Finalize is a one-way door	Rollback works only before finalizing and disabling ZooKeeper; keep ZooKeeper running during stabilization.

What I would not rush

Having run enough stateful migrations to be appropriately nervous about this one, the discipline I would not skip is the staging rehearsal. The ZooKeeper-to-KRaft path is genuinely well-built and the online migration works as advertised, but the failure modes are subtle and the documentation assumes you read the migration state transitions carefully. Rehearsing on a cluster that mirrors production topology turns surprises into known steps.

The single decision I would treat with the most respect is finalizing. Everything before it is reversible because ZooKeeper is kept current through dual writes; everything after it is a backup-restore exercise. I would deliberately sit in the dual-write phase through a full traffic peak, validate against my pre-migration inventory three times, and only then walk through the one-way door. There is no prize for finalizing fast.

My read: this migration is mature enough to do with confidence on production Kafka, but it rewards patience over speed. Back up, rehearse, validate against a captured inventory, and treat the finalize step as the irreversible commitment it is.

— James

Build your AI Kafka workflow with DevOps AI ToolKit

DevOps AI ToolKit publishes prompts and automation guides for engineers running production streaming systems. Browse the full AI prompt library for prompts that help you draft migration runbooks, diff pre- and post-change inventories, and document rollback procedures.

FAQ

Why migrate Kafka from ZooKeeper to KRaft?

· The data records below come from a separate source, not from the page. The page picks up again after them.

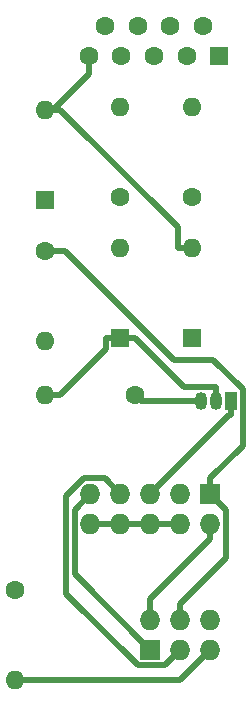
<source format=gbr>
G04 #@! TF.GenerationSoftware,KiCad,Pcbnew,5.1.4-3.fc30*
G04 #@! TF.CreationDate,2019-10-13T14:01:56+02:00*
G04 #@! TF.ProjectId,dasa-3,64617361-2d33-42e6-9b69-6361645f7063,1.0*
G04 #@! TF.SameCoordinates,PX6f2f610PY6a57250*
G04 #@! TF.FileFunction,Copper,L2,Bot*
G04 #@! TF.FilePolarity,Positive*
%FSLAX46Y46*%
G04 Gerber Fmt 4.6, Leading zero omitted, Abs format (unit mm)*
G04 Created by KiCad (PCBNEW 5.1.4-3.fc30) date 2019-10-13 14:01:56*
%MOMM*%
%LPD*%
G04 APERTURE LIST*
%ADD10C,1.600000*%
%ADD11R,1.600000X1.600000*%
%ADD12O,1.600000X1.600000*%
%ADD13R,1.727200X1.727200*%
%ADD14O,1.727200X1.727200*%
%ADD15O,1.050000X1.500000*%
%ADD16R,1.050000X1.500000*%
%ADD17C,0.500000*%
G04 APERTURE END LIST*
D10*
X11387000Y57912000D03*
X14157000Y57912000D03*
X16927000Y57912000D03*
X19697000Y57912000D03*
X10002000Y55372000D03*
X12772000Y55372000D03*
X15542000Y55372000D03*
X18312000Y55372000D03*
D11*
X21082000Y55372000D03*
D12*
X6350000Y50800000D03*
D11*
X6350000Y43180000D03*
X18796000Y31496000D03*
D12*
X18796000Y39116000D03*
D11*
X12700000Y31496000D03*
D12*
X12700000Y39116000D03*
D13*
X20320000Y18288000D03*
D14*
X20320000Y15748000D03*
X17780000Y18288000D03*
X17780000Y15748000D03*
X15240000Y18288000D03*
X15240000Y15748000D03*
X12700000Y18288000D03*
X12700000Y15748000D03*
X10160000Y18288000D03*
X10160000Y15748000D03*
D13*
X15240000Y5080000D03*
D14*
X15240000Y7620000D03*
X17780000Y5080000D03*
X17780000Y7620000D03*
X20320000Y5080000D03*
X20320000Y7620000D03*
D15*
X20828000Y26162000D03*
X19558000Y26162000D03*
D16*
X22098000Y26162000D03*
D10*
X6350000Y38862000D03*
D12*
X6350000Y31242000D03*
X18796000Y51054000D03*
D10*
X18796000Y43434000D03*
D12*
X12700000Y51054000D03*
D10*
X12700000Y43434000D03*
X13970000Y26670000D03*
D12*
X6350000Y26670000D03*
D10*
X3810000Y10160000D03*
D12*
X3810000Y2540000D03*
D17*
X13970000Y26670000D02*
X14478000Y26162000D01*
X14478000Y26162000D02*
X19558000Y26162000D01*
X6975200Y50800000D02*
X10002000Y53826800D01*
X10002000Y53826800D02*
X10002000Y55372000D01*
X6975200Y50800000D02*
X7600300Y50800000D01*
X6350000Y50800000D02*
X6975200Y50800000D01*
X18796000Y39116000D02*
X17545700Y39116000D01*
X17545700Y39116000D02*
X17545700Y40854600D01*
X17545700Y40854600D02*
X7600300Y50800000D01*
X15240000Y15748000D02*
X17780000Y15748000D01*
X12700000Y15748000D02*
X15240000Y15748000D01*
X10160000Y15748000D02*
X12700000Y15748000D01*
X20320000Y18288000D02*
X20320000Y19601900D01*
X6350000Y38862000D02*
X8004300Y38862000D01*
X8004300Y38862000D02*
X17215500Y29650800D01*
X17215500Y29650800D02*
X20554300Y29650800D01*
X20554300Y29650800D02*
X23081300Y27123800D01*
X23081300Y27123800D02*
X23081300Y22363200D01*
X23081300Y22363200D02*
X20320000Y19601900D01*
X17780000Y8933900D02*
X21661100Y12815000D01*
X21661100Y12815000D02*
X21661100Y16946900D01*
X21661100Y16946900D02*
X20320000Y18288000D01*
X17780000Y7620000D02*
X17780000Y8933900D01*
X12700000Y18288000D02*
X11376900Y19611100D01*
X11376900Y19611100D02*
X9596600Y19611100D01*
X9596600Y19611100D02*
X8094600Y18109100D01*
X8094600Y18109100D02*
X8094600Y9820200D01*
X8094600Y9820200D02*
X14148800Y3766000D01*
X14148800Y3766000D02*
X16466000Y3766000D01*
X16466000Y3766000D02*
X17780000Y5080000D01*
X12700000Y31496000D02*
X13950300Y31496000D01*
X13950300Y31496000D02*
X18084000Y27362300D01*
X18084000Y27362300D02*
X20828000Y27362300D01*
X20828000Y26162000D02*
X20828000Y27362300D01*
X12700000Y31496000D02*
X11449700Y31496000D01*
X6350000Y26670000D02*
X7600300Y26670000D01*
X7600300Y26670000D02*
X11449700Y30519400D01*
X11449700Y30519400D02*
X11449700Y31496000D01*
X15240000Y5080000D02*
X8819500Y11500500D01*
X8819500Y11500500D02*
X8819500Y16947500D01*
X8819500Y16947500D02*
X10160000Y18288000D01*
X20320000Y15748000D02*
X20320000Y14434100D01*
X15240000Y7620000D02*
X15240000Y9354100D01*
X15240000Y9354100D02*
X20320000Y14434100D01*
X22098000Y26162000D02*
X22098000Y24961700D01*
X22098000Y24961700D02*
X21913700Y24961700D01*
X21913700Y24961700D02*
X15240000Y18288000D01*
X3810000Y2540000D02*
X17780000Y2540000D01*
X17780000Y2540000D02*
X20320000Y5080000D01*
M02*

</source>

KRaft removes the separate ZooKeeper cluster, giving you one system to operate, faster metadata operations and controller failover, much higher partition scalability, and a single security model. ZooKeeper mode is deprecated and scheduled for removal.

Does the migration require downtime?

No. The migration is an online process: brokers keep serving client traffic while a migration-mode KRaft controller quorum ingests metadata from ZooKeeper through a dual-write phase and brokers are rolled into KRaft mode.

Can I roll back if the migration goes wrong?

Yes, but only before you finalize and disable ZooKeeper. During the dual-write phase ZooKeeper stays current, so you can revert brokers to ZooKeeper mode. After finalizing, recovery requires restoring from backup.

What should I validate after migrating?

Confirm the metadata quorum is healthy with kafka-metadata-quorum.sh, then diff topics, ACLs, and per-topic configs against a pre-migration capture to prove nothing was lost, and run a real produce-consume round trip.